Resta debater o que sucedeu de tão impróprio, segundo o normal rigor que regia a censura portuguesa, para que este poema tenha sido cantado, em Portugal e no mundo, durante os tempos da ditadura. A comissão de censura, evidentemente, chamou Amália para prestar declarações e justificar-se prontamente. A Cantora defendeu-se com a beleza sublime do poema e da equivalente melodia de Alain Oulman, dizendo que se tratava de um vulgar poema de amor, sem mensagem subliminar, sobre dois amantes que viram os seus Destinos interceptados por uma força mais forte que as suas sensibilidades. A emoção da arte convenceu a censura, e fará algum sentido que assim tenha ocorrido: é este, sem dúvida nenhuma, um dos poemas mais formidáveis que Amália cantou, com uma música tão ou mais brilhante do que as próprias palavras que a seguem.

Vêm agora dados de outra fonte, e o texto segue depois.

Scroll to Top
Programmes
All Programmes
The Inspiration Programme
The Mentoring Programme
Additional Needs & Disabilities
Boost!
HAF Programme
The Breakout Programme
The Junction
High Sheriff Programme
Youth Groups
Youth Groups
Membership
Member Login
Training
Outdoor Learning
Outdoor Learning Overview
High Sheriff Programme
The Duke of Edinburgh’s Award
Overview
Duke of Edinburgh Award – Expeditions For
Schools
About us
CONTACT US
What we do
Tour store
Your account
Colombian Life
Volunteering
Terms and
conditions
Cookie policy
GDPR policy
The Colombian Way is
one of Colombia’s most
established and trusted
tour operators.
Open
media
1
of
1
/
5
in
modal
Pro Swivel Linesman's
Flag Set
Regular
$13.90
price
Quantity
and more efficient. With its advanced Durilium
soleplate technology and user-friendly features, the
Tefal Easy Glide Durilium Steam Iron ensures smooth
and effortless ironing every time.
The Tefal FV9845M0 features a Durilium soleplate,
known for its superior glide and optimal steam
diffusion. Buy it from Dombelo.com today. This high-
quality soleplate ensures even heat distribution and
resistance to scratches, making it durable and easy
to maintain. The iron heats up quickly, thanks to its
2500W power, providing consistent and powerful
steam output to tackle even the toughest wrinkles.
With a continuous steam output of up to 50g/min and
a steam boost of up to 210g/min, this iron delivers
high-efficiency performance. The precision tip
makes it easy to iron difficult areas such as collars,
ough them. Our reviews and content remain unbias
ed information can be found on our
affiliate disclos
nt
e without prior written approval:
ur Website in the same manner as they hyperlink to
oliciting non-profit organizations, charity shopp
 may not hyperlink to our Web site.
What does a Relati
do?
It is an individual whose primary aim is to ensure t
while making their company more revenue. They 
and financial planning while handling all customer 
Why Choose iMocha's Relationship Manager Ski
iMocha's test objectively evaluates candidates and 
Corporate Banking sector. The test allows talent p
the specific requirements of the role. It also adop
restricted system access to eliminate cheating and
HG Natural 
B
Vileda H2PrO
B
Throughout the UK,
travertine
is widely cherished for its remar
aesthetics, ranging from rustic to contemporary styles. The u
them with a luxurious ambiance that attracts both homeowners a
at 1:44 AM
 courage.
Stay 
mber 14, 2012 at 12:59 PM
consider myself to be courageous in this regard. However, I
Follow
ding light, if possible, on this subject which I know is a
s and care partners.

E este poema e o jogo duplo de Amália Rodrigues em relação a esta canção são hoje a demonstração de que ela, contrariamente ao que muito se argumenta, não era afecta ao fascismo e que simplesmente o mostrava ser por ela se tratar de um mecanismo que o Regime utilizava para impressionar além-fronteiras; e essa projecção importava a Amália Rodrigues, e é compreensível a todos nós. Aliás, para quem viu o filme Amália ou tenciona vê-lo ou revê-lo em breve, note no seguinte pormenor: no momento em que acusam Amália em pleno palco do Coliseu dos Recreios de apoiar o Estado Novo, ela inicia a cantar Abandono, como dizendo que todas essas acusações carecem de fundo verdadeiro, e que ela, como qualquer bom português, ansiava por uma mudança estrutural na política e sociedade portuguesas. Tal como David Mourão-Ferreira, que esteve não só por trás da madeira oca do cachimbo, mas também por trás desta mensagem de esperança e intervenção num Portugal fechado, só em aparência, a diferentes modos de pensar.